O epílogo da crise política: Costa não ganha tanto como gostaria e Rio mancha a sua imagem

Quanto ao fim da crise política após o chumbo da lei sobre a carreira dos professores, Marques Mendes considera que o “país ganhou e muito; Costa ganhou claramente mas não tanto quanto desejava; Rio e Cristas perderam bastante; PCP e BE nem ganharam nem perderam”.

Ou seja, “evitou-se o que seria um pandemónio político e financeiro, com todas as classes profissionais a exigirem o mesmo tratamento dos professores. E mostrou-se que, apesar da importância dos sindicatos, quem manda em Portugal é o poder político e não o poder sindical. Isto é muito importante para a democracia.”

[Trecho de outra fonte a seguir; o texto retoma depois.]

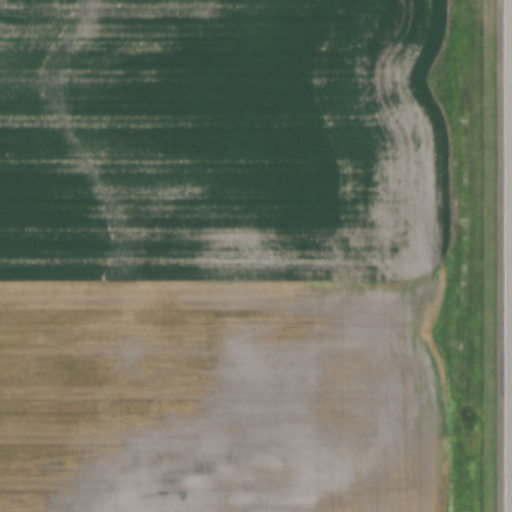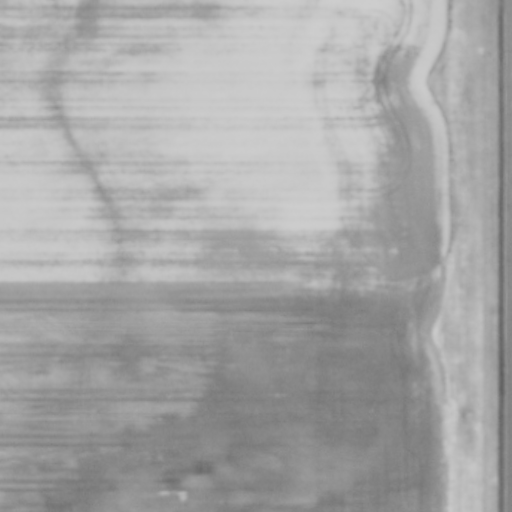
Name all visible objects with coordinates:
road: (511, 170)
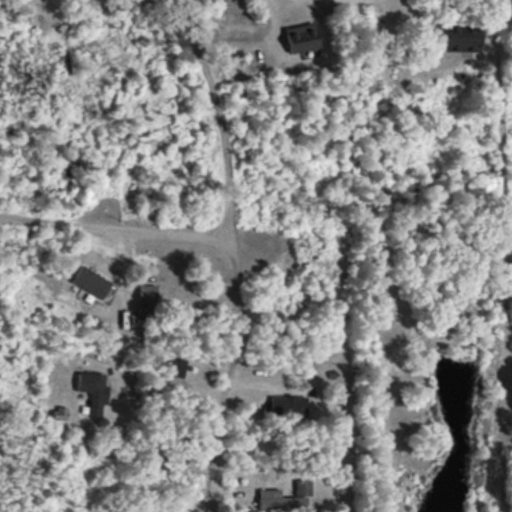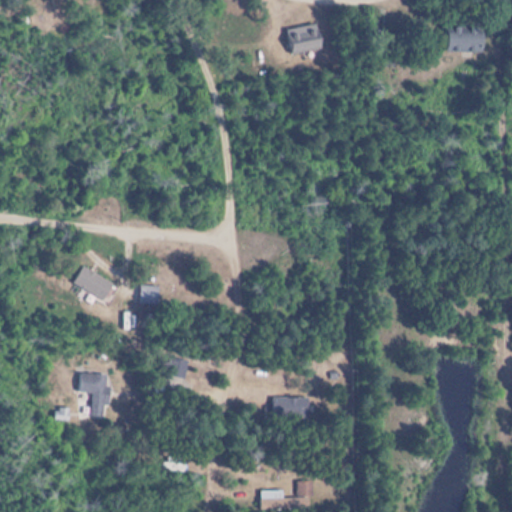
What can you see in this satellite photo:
building: (302, 39)
building: (302, 40)
building: (461, 40)
building: (461, 40)
road: (116, 226)
road: (231, 251)
road: (509, 255)
building: (93, 284)
building: (94, 284)
building: (146, 294)
building: (147, 294)
building: (176, 367)
building: (176, 368)
building: (94, 391)
building: (94, 391)
building: (289, 408)
building: (289, 408)
building: (286, 498)
building: (286, 498)
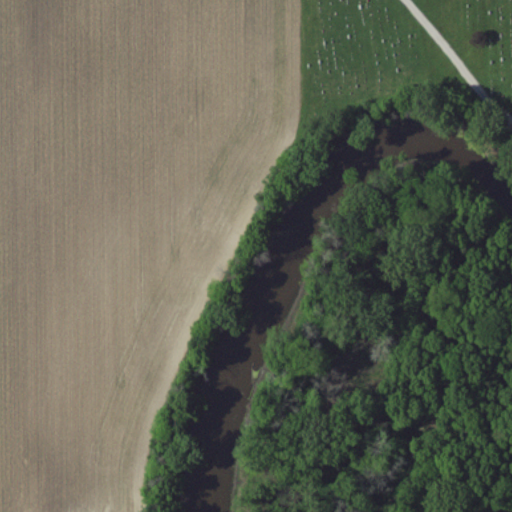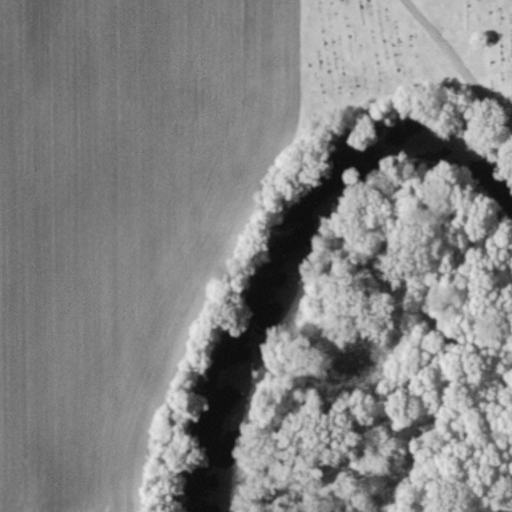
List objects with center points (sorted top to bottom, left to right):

Por outro, continuou, António Costa “desejava ter eleições antecipadas e não conseguiu. Mas ganha autoridade política, porque mostrou coragem e responsabilidade. Poucos políticos enfrentariam, a poucos meses de eleições, uma classe tão numerosa e poderosa como a dos professores”. Além disso, diz Mendes, coneguiu inverter “a dinâmica de campanha” para as europeias. “A campanha do PS estava sem alma. Ganhou um balão de oxigénio.” Já as campanhas do PSD e do CDS, “ao invés, perderam em crença e motivação.”

Na “derrota” do PSD e do CDS na crise política, que Mendes considera que é “grande” — “maior mesmo que a vitória de Costa” — é destacado o papel de Rui Rio. O líder do PSD, diz Mendes, “tinha uma imagem de político de contas certas que não cede à táctica política. Acabou por fazer tudo ao contrário. Perante um caso prático, Rio deu a imagem de taticista, tentando agradar aos professores pela caça ao voto, cedendo na sua imagem de rigor financeiro”.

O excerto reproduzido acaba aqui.